Institute of Cellular and System Medicine, National Health Research Institutes, Zhunan, Taiwan.
Nucleus. 2012 Sep-Oct;3(5):418-21. doi: 10.4161/nucl.21714. Epub 2012 Aug 16.
Mutations in the LMNA gene are associated with a spectrum of human dystrophic diseases termed the "nuclear laminopathies." We recently found that the accumulation of the inner nuclear envelope proteins SUN1 is pathogenic in progeric and dystrophic laminopathies. This conclusion arose from the unexpected observation that the deletion of Sun1, instead of accelerating aging, actually ameliorated the progeric and dystrophic phenotypes in Lmna-deficient mice. In human cells, knocking down SUN1 corrected the nuclear aberrancies and the senescent tendencies of HGPS (Hutchinson-Gilford progeria syndrome) skin fibroblasts. Here we offer additional comments on the contributions of SUN1 and the process of normal protein turnover to cellular aging.

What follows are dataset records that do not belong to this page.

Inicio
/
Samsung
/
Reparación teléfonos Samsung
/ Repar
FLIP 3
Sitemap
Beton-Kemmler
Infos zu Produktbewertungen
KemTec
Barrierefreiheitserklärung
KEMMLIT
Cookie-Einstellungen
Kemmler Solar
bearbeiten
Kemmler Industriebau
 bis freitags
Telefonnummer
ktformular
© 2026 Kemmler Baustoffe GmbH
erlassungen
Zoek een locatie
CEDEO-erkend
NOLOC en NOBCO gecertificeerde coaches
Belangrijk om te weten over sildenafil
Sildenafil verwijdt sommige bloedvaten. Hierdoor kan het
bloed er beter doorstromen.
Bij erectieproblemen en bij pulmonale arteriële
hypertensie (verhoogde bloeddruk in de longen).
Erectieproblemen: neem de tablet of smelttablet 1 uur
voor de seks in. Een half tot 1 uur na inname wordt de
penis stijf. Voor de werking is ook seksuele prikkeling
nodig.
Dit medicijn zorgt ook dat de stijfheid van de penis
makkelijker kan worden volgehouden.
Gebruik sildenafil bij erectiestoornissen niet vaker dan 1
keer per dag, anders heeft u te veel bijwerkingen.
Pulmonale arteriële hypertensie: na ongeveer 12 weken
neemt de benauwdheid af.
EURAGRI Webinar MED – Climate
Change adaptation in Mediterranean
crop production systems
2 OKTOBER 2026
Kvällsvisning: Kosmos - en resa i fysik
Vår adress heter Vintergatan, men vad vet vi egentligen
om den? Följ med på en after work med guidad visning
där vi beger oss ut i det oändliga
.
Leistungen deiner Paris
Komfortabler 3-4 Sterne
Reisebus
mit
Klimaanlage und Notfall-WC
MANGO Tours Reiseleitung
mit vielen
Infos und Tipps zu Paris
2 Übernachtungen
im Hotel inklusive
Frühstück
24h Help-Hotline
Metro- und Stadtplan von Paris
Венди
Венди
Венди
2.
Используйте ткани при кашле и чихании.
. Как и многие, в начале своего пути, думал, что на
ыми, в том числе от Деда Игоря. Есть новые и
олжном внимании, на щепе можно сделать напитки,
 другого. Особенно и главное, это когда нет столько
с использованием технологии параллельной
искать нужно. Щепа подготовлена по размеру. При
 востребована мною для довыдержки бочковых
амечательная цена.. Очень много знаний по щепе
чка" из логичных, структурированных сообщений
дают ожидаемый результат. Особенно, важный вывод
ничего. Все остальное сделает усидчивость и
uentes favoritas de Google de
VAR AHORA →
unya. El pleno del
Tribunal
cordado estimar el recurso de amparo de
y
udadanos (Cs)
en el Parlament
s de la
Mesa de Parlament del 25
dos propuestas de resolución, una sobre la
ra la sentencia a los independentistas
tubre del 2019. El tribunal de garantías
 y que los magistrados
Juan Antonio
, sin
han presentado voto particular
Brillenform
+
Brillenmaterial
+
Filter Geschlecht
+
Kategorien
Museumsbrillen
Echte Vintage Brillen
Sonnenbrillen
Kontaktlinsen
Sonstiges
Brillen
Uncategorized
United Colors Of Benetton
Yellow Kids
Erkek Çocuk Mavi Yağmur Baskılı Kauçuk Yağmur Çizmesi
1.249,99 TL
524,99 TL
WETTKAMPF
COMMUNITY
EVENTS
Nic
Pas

LMNA 基因突变与一系列被称为“核层板病”的人类进行性营养不良疾病有关。我们最近发现,内核膜蛋白 SUN1 的积累在进行性和营养不良性层板病中是致病的。这一结论源于一个意外的观察结果,即 Sun1 的缺失并没有加速衰老,反而实际上改善了 Lmna 缺陷型小鼠的进行性和营养不良表型。在人类细胞中,敲低 SUN1 纠正了 HGPS(Hutchinson-Gilford 早衰综合征)皮肤成纤维细胞的核异常和衰老趋势。在这里,我们对 SUN1 的贡献和正常蛋白质周转过程对细胞衰老的影响提供了更多的评论。